Задание – Перепишите часть отрывка, которая начинается со слов «Мне сказали, что» и заканчивается словами «и безвозвратно-испорченного племени.», поменяв «юного» на «маленького».

Выбранный отрывок –
· · · · ·
Мне сказали, что мальчик был назначен к пушке и медленно подавал заряды при стрельбе в дунгеней; сидит три месяца и будет сидеть, пока дзян-дзюн не вспомнит о нем. Когда мы возвращались мимо этой башни, я видел юного узника сидящим на корточках: он утирал кулаком слезы. Встречал я много на улицах Кульджи преступников, с надетыми на шею квадратными, в аршин или несколько более, досками, но они были люди взрослые, самые лица которых говорили не в их пользу. Пожалел я бедного мальчика, осужденного женоподобным дзян-дзюном, правителем гнилого и безвозвратно-испорченного племени.
· · · · ·
Приложенные материалы –
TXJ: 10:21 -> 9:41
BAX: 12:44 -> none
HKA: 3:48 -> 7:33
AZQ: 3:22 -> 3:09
· · · · ·
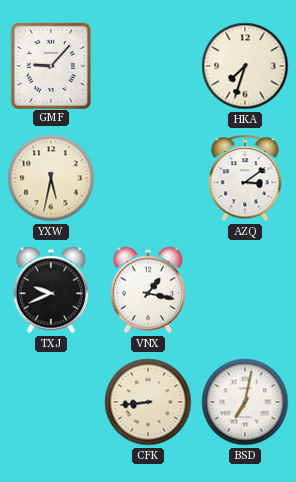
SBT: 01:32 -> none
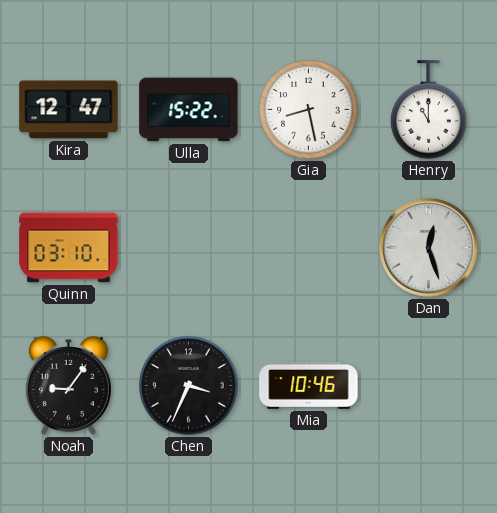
· · · · ·
Полный результат –
Мне сказали, что мальчик был назначен к пушке и медленно подавал заряды при стрельбе в дунгеней; сидит три месяца и будет сидеть, пока дзян-дзюн не вспомнит о нем. Когда мы возвращались мимо этой башни, я видел маленького узника сидящим на корточках: он утирал кулаком слезы. Встречал я много на улицах Кульджи преступников, с надетыми на шею квадратными, в аршин или несколько более, досками, но они были люди взрослые, самые лица которых говорили не в их пользу. Пожалел я бедного мальчика, осужденного женоподобным дзян-дзюном, правителем гнилого и безвозвратно-испорченного племени.